Vieira’s personal relationship to Fado music lies deep in her family history. Her grandfather was a well-known musician and composer from Madeira Island, Portugal. She was born in San Leandro, California, to Portuguese immigrant parents, and was exposed to the voices of Portugal’s past at a young age. “During my childhood, I sang with my mother to Amália Rodgrigues and other fabulous fadistas that were part of her special record collection,” she remembers.

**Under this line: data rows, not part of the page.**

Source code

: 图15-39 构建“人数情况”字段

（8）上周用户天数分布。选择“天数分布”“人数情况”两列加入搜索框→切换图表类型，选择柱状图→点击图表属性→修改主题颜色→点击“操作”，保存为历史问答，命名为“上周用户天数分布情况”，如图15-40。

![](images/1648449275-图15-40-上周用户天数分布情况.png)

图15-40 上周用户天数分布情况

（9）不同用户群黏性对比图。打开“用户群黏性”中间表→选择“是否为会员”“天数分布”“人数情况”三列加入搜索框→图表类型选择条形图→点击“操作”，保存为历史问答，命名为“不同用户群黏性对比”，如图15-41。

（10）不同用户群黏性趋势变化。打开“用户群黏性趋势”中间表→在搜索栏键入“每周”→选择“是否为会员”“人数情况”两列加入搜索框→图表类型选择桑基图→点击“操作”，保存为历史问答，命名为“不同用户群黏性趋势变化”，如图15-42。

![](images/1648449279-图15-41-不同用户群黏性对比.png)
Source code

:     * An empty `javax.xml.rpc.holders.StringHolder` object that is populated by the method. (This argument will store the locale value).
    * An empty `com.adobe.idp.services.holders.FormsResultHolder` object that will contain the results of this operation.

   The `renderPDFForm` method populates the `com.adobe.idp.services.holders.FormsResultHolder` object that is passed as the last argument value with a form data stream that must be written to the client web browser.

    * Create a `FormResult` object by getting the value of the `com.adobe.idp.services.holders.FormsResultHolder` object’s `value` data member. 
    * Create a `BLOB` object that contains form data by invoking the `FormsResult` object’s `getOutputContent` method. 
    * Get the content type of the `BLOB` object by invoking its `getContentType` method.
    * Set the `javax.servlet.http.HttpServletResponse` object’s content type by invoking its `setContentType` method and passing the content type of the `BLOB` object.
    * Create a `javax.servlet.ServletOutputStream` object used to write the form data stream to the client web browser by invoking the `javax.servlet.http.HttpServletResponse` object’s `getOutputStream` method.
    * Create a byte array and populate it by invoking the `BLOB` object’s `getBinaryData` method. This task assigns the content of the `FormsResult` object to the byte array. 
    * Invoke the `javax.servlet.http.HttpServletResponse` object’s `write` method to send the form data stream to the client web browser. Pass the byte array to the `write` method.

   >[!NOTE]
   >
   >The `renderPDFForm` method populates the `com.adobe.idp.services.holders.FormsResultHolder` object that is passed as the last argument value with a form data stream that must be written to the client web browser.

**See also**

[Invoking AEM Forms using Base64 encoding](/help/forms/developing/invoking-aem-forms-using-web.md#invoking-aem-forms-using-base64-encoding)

Although Vieira had dreams of a Broadway career, her direction shifted abruptly when a famous music producer inspired her to embrace her Portuguese roots. Shortly thereafter, she found herself on an unexpected journey to Portugal where she had the opportunity to perform with local Fado singers and musicians, bringing audiences to their feet with her authentic, yet individual style. “It was there I discovered that there was nothing in the world more gratifying to me than singing Fado.”Her first recording was an EP, Sem Ti (Without You), released in 2000. In 2004 she released Despi A Alma (Stripping the Soul), followed in 2009 by Lagrimas De Rainha (Tears of a Queen.) In its review of that album, Blogcritics.org stated, “…Vieira never neglects the genre’s origins. To visit Portugal without leaving home, pick up Vieira’s new album and be transported.” Allmusic.com noted that “she is well aware of Fado’s rich history, although the expressive singer obviously isn’t afraid to carve out an appealing identity of her own. And that willingness to take chances serves Vieira well.” Her release “Fado Da Vida” gained three international nominations with the International Portuguese Music awards and rave reviews.
What is Fado?
Fado is the most widely recognized genre of Portuguese music, dating back to 19th century. The word Fado literally means destiny or fate. Musically, Fado is characterized by poetic lyrics related to the darker elements of love, loss, redemption, and occasionally humor–as heard on her original composition “A Fadista” from her Fado da Vida album. Fado contains Moorish musical roots and must follow a specific musical structure. Its eruptive ballads evoke the emotion of saudade–a yearning for something lost. During a grievous time and turbulent era in Portuguese history, Fado was popularized as it served as a means of cathartic lamentation for the mourning and sorrowful.